=== Parts of the exercise ===
1. Answer each of the following from the 300zx turbo kit thread.
(a) Which car does drift123 want to turbocharge?
(b) What does the kit cost, and which parts does it not include?
(c) How difficult does elvenson expect installing the short throw shifter to be?
2. Render this sentence from the 300zx turbo kit thread in Spanish: "the kit is $630 and comes with everything exept the turbo manifold and downpipe."

# 300zx TURBO KIT :balls:



## drift123 (Aug 20, 2009)

im thinking about buying a turbo kit for my 1984 300zx non turbo 3.0 v6 RWD (VG30E)
and i was wondering if it would be alright? the kit is $630 and comes with everything exept the turbo manifold and downpipe. how much will it cost to get it put in? and if i do get it put in will it be safe for my car? whill i have to buy more high preformance things to keep my engine from blowing up? i just reaaaaly want a turbo on my car, and i dont have much cash to spend. prob about 2k


----------



## drift123 (Aug 20, 2009)

i also wana know how easy it is to put in a short throw shifter. please reply


----------



## elvenson (Aug 20, 2009)

no comment on the turbo thing other than youll need to address a few issues like turbo exaust, ecu, boost guage.... but the shifter should be a breeze. i saw a step by step guide once online for a z31... looked really easy


----------



## nkdmolerat16 (Mar 10, 2009)

TURBO TURBO TURBO


na to t swap

read it, apply it


----------



## i r teh noobz (Apr 26, 2007)

=== Extracted information ===
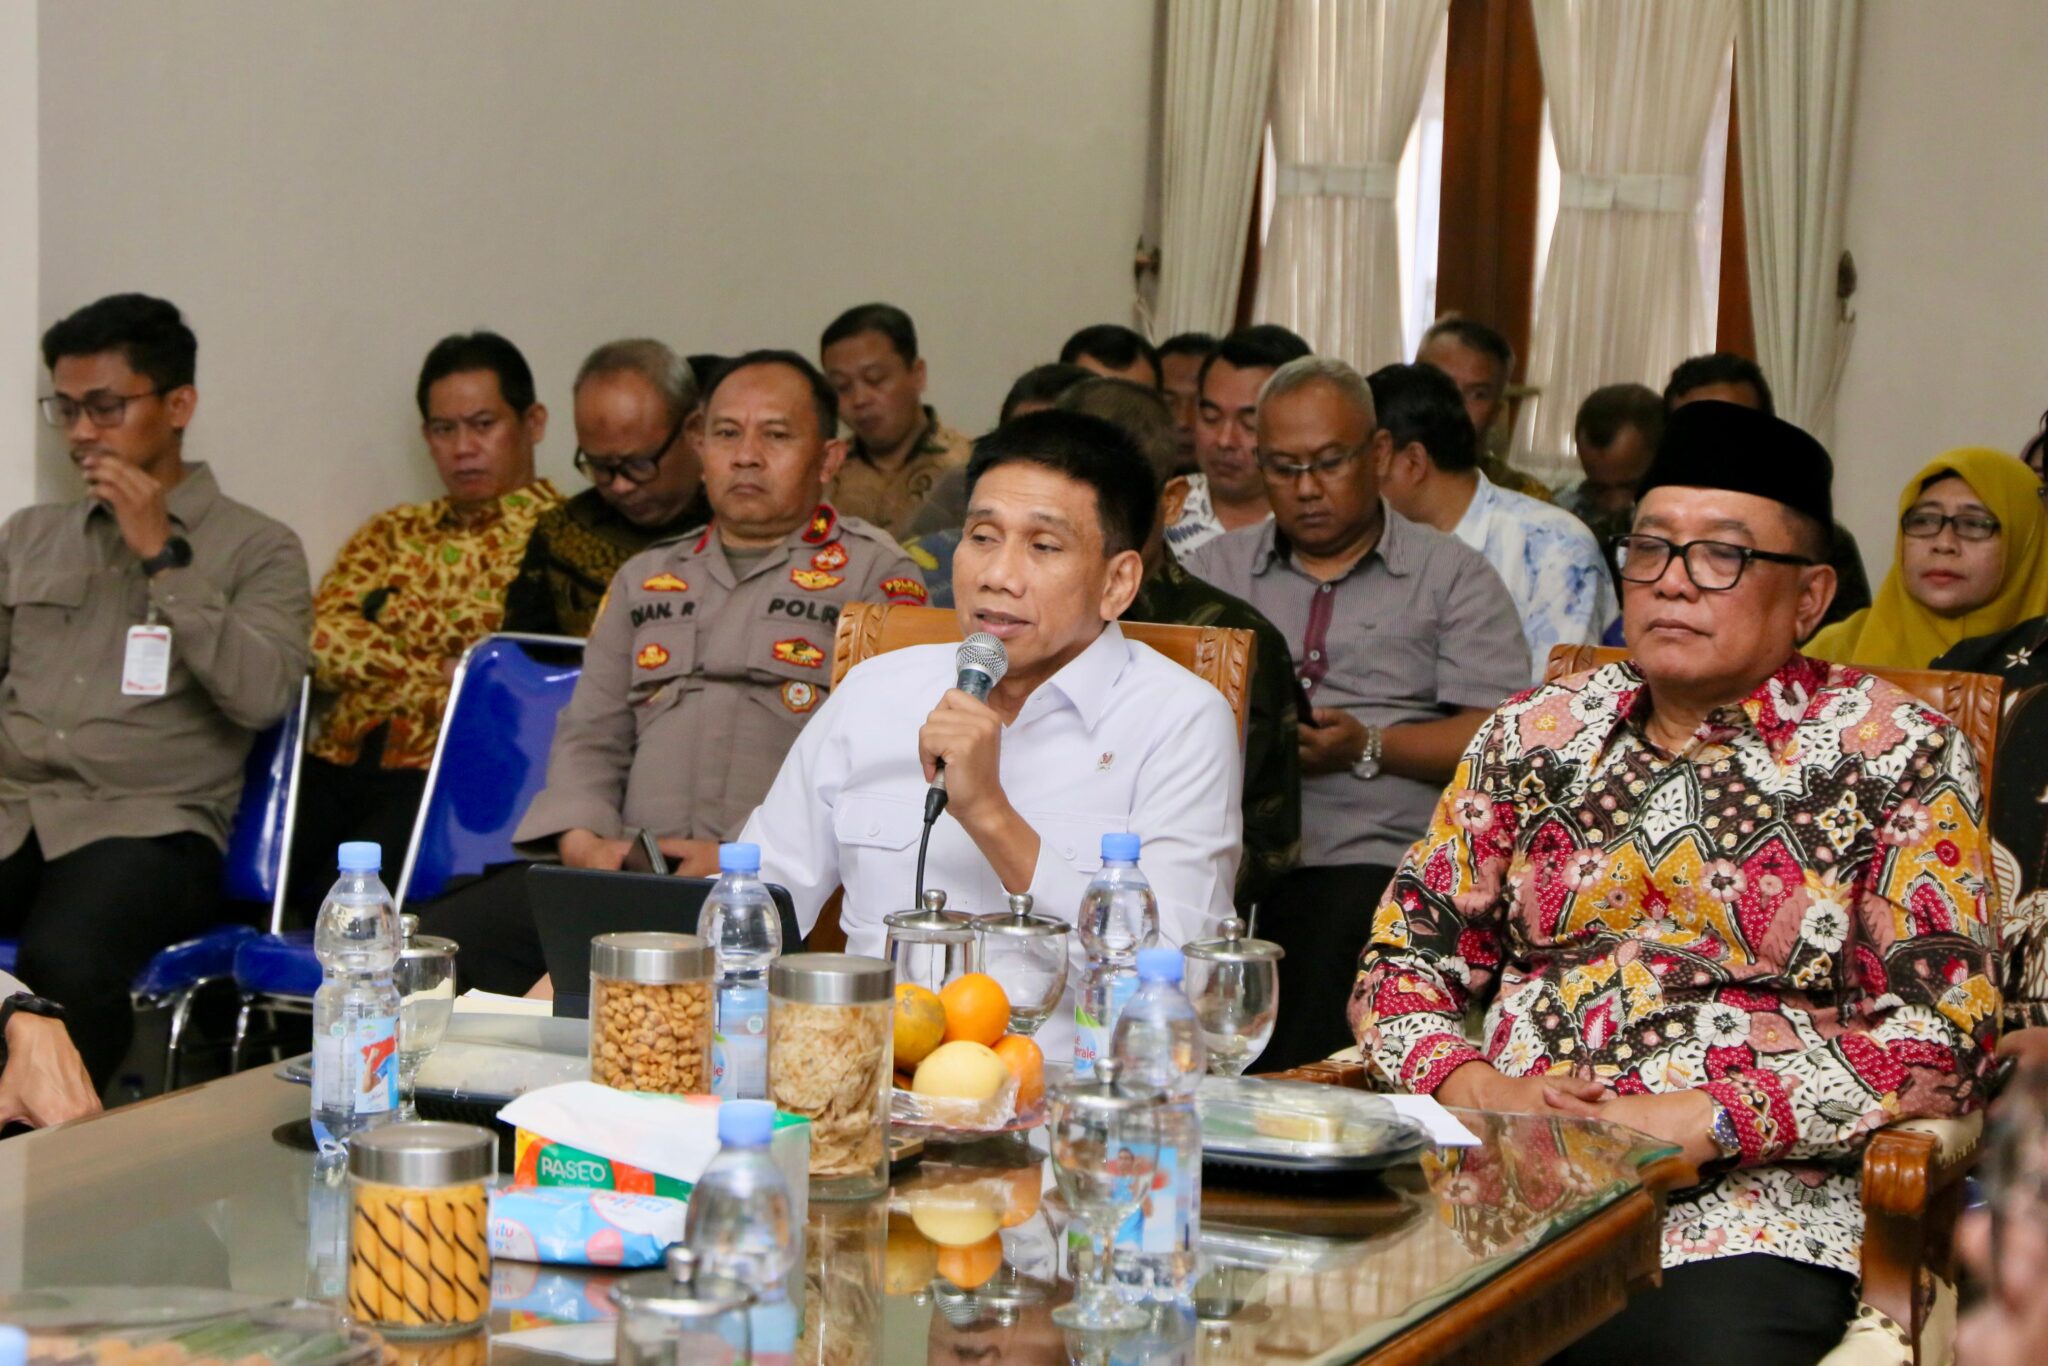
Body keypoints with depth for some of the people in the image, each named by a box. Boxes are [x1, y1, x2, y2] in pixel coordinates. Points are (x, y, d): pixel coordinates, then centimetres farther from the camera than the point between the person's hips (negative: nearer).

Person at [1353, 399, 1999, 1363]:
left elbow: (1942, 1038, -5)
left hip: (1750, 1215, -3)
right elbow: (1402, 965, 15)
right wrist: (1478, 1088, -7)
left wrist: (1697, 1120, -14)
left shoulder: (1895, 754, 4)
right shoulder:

=== Task-by-task solutions ===
1.
(a) A 1984 300zx non-turbo 3.0 V6 RWD (VG30E).
(b) It costs $630 and comes without the turbo manifold and downpipe.
(c) Elvenson expects it to be a breeze, mentioning an online step-by-step guide for a z31 that looked really easy.

2. El kit cuesta $630 y viene con todo excepto el múltiple del turbo y el downpipe.